Leo, relaxa.– diz ele. - ela disse que gostou dos seus desenhos, e você a desenhou. Isso foi legal. Se eu fosse uma menina e você fizesse isso pra mim, eu ficaria caidinha.

– Não quero você caidinha por mim, com licença. - me jogo na cama, com a cara no travesseiro. - e se ela achar que eu sou um babaca?

PORRA, LEO! – ele grita. - já disse que ela vai gostar! Eu conheço a Reyna muito bem, esqueceu? Ela gosta de coisas inesperadas.

Ah, Deus, por que? Tiro o rosto do travesseiro e encaro o teto. Esqueci que estou falando com o ex-namorado dela.

– Jason? - o chamo, depois de alguns minutos no silêncio total.

Que foi?– ele responde. - desculpa, eu fui pegar um copo de água. Colocar algo nessa tua cabeça dura deixa a garganta de qualquer um seca.

– Você ainda gosta da Reyna?

Ele se engasga e demora alguns minutos para responder.

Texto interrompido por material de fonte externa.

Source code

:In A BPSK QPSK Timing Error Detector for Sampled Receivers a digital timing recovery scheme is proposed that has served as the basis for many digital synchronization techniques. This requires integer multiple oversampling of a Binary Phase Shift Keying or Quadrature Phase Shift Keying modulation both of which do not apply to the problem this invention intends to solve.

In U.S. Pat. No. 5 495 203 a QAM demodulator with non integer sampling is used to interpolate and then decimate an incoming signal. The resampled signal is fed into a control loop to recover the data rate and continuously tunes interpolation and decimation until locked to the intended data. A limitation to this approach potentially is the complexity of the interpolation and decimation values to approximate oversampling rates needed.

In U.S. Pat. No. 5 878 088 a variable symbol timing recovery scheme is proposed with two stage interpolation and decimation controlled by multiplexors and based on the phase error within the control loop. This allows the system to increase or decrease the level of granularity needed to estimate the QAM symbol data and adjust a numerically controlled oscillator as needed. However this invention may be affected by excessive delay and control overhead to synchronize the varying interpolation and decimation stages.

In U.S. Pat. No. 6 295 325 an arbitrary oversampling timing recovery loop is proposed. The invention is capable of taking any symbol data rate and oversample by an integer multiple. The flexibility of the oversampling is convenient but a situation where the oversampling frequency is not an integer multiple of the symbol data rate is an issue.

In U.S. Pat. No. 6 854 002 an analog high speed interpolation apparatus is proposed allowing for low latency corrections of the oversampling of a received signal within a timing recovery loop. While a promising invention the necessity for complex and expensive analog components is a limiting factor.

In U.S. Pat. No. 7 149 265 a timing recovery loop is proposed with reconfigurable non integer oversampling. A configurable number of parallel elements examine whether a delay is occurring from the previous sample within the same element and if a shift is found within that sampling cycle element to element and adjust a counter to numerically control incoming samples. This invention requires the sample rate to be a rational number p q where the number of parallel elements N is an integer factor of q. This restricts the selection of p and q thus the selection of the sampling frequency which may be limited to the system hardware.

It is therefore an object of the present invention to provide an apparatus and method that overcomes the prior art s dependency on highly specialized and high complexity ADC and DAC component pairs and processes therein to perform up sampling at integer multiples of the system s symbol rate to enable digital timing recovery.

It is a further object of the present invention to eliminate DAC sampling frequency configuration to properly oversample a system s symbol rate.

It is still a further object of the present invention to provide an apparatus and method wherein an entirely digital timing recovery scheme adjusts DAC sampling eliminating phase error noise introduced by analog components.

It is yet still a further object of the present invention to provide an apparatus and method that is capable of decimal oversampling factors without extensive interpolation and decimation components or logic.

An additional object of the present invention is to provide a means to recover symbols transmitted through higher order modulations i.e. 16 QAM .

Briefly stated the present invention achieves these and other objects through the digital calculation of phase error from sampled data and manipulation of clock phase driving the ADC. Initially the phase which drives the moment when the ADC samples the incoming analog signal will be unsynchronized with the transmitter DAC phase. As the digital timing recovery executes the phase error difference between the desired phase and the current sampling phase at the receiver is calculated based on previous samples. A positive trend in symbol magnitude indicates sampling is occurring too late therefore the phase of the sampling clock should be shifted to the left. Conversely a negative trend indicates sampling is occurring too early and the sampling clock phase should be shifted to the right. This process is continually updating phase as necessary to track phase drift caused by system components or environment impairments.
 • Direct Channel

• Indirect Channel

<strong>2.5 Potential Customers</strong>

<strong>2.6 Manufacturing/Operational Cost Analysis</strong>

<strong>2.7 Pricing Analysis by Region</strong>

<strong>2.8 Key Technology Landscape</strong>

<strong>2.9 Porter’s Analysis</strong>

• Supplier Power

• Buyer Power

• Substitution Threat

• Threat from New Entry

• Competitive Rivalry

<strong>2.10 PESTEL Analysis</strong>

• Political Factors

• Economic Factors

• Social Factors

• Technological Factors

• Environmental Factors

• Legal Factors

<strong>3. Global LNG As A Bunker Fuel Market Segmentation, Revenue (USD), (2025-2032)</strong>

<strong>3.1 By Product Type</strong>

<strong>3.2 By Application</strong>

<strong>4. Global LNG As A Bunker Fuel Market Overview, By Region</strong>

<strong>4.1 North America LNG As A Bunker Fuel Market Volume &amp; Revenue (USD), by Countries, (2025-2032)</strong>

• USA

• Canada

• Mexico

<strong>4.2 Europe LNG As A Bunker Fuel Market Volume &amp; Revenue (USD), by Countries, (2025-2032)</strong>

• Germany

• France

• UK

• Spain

Eu daria risada se não estivesse roendo as unhas de nervosismo. Ah, meu Deus. AH, MEU DEUS.

Pareço uma garota.

Muito prazer. Leo Valdez, o boy-florzinha.

Olha, cara...– ele começa. - eu não gosto mais da Reyna como gostava antes. Sabe, não do mesmo jeito. Ela é uma garota incrível, do tipo que não dá pra esquecer. Mas... Sei lá, ainda sinto algo. Não como antes, mas ainda tem alguma coisa. Mas, olha, eu sei o que você sente por ela. Eu não poderia fazer isso com o meu melhor amigo. Não fica bravo, ok? Eu n...

– Obrigado. - digo. - me sinto muito melhor assim. Afinal, o boy-florzinha não é nada perto do superman loiro. Vou desligar, preciso me afogar no chuveiro.